What you will do: Below is some data. Retype exactly the lines starting at the one with "8: (126, 80)" and ending at the one with "30: (147, 117)".

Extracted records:
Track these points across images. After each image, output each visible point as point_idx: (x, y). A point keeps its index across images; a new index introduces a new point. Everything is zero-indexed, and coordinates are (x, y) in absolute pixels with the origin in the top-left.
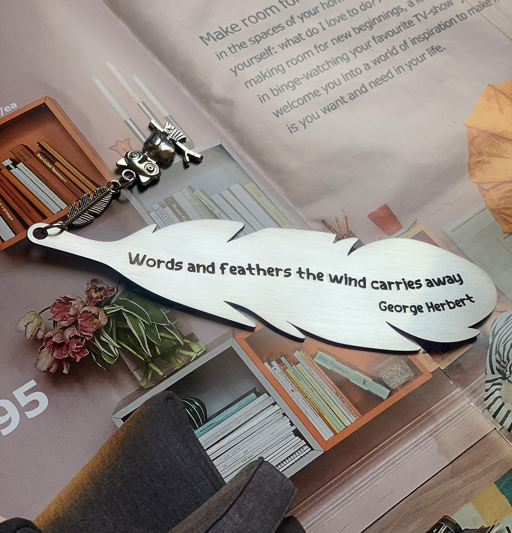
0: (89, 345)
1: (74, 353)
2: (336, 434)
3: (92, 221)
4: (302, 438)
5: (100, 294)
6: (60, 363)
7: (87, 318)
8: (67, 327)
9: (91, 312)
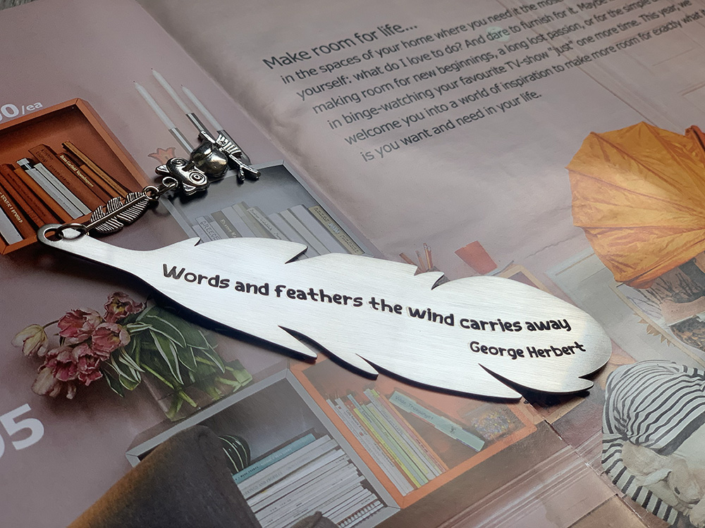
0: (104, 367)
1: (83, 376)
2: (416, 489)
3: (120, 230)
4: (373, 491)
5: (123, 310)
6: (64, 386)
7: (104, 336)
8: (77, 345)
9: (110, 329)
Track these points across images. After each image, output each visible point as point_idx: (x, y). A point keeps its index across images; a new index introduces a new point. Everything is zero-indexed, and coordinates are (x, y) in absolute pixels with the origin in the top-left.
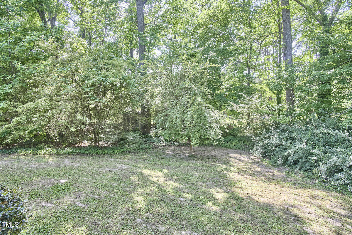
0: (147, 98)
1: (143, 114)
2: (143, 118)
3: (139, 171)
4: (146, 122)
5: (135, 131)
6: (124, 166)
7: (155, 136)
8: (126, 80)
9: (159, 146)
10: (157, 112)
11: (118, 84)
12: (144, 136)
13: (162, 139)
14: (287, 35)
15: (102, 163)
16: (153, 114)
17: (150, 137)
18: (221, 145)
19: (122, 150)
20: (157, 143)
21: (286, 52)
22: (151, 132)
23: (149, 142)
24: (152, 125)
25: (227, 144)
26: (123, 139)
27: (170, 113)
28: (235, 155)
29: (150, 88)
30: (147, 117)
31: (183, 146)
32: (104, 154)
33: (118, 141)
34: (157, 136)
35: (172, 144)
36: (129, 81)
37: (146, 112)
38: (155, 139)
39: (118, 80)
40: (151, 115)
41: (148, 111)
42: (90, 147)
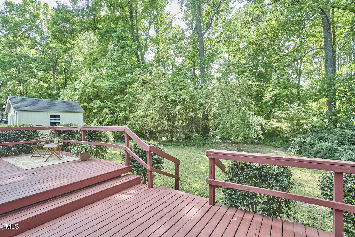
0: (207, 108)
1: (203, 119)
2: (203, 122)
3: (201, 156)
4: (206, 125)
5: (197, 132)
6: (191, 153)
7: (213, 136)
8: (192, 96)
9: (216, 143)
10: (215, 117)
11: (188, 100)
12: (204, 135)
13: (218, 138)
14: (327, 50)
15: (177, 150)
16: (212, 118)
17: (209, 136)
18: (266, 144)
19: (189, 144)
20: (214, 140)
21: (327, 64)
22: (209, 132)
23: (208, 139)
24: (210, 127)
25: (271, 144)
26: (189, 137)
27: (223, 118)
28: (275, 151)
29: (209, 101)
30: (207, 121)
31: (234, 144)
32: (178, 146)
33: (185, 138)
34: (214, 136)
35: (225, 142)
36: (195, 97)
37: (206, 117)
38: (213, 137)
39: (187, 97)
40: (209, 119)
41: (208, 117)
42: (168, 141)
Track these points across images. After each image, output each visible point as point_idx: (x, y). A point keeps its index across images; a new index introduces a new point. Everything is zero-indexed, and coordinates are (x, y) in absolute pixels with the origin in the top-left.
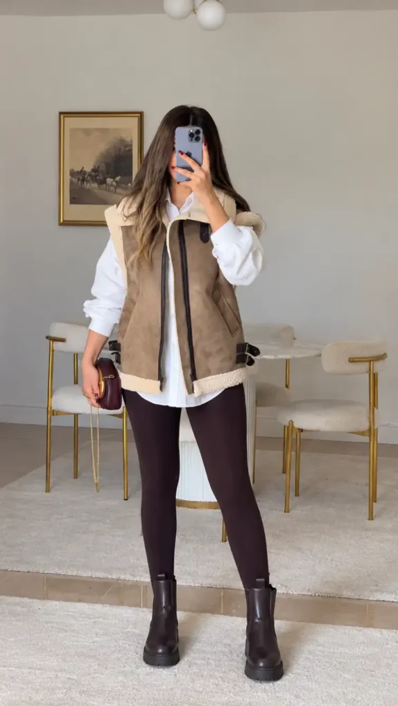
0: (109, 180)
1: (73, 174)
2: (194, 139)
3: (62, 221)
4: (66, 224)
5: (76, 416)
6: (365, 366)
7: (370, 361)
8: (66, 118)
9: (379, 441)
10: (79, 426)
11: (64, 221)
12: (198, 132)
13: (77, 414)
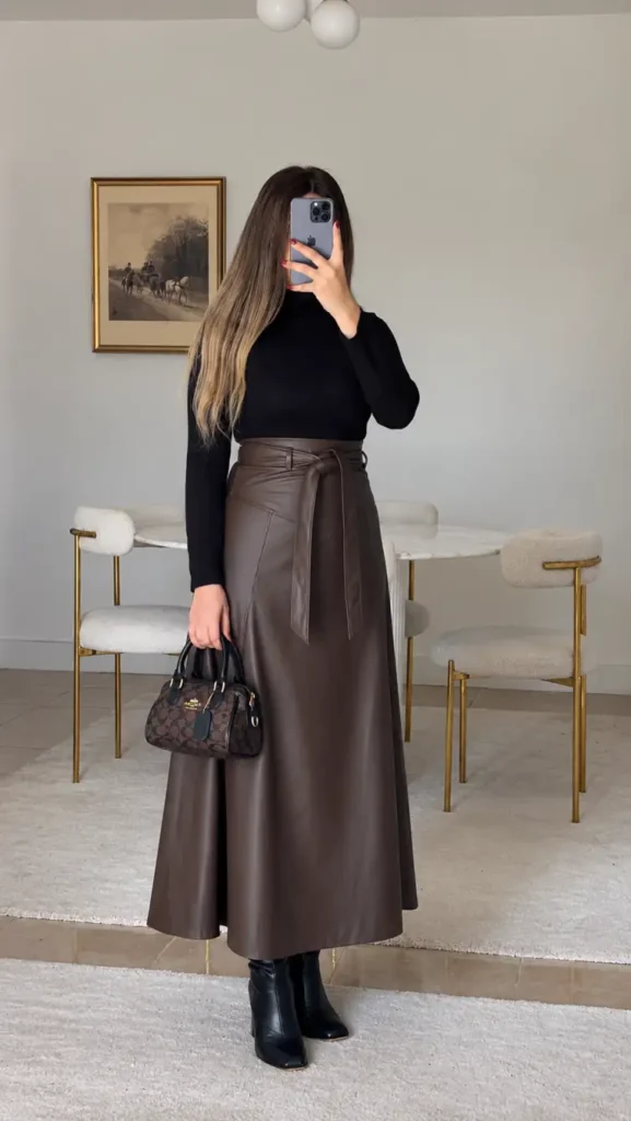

Answer area:
8: (126, 80)
9: (159, 146)
10: (157, 112)
11: (118, 84)
12: (144, 136)
13: (162, 139)
14: (287, 35)
15: (102, 163)
16: (153, 114)
17: (150, 137)
18: (221, 145)
19: (122, 150)
20: (157, 143)
21: (286, 52)
22: (151, 132)
23: (149, 142)
24: (152, 125)
25: (227, 144)
26: (123, 139)
27: (170, 113)
28: (235, 155)
29: (150, 88)
30: (147, 117)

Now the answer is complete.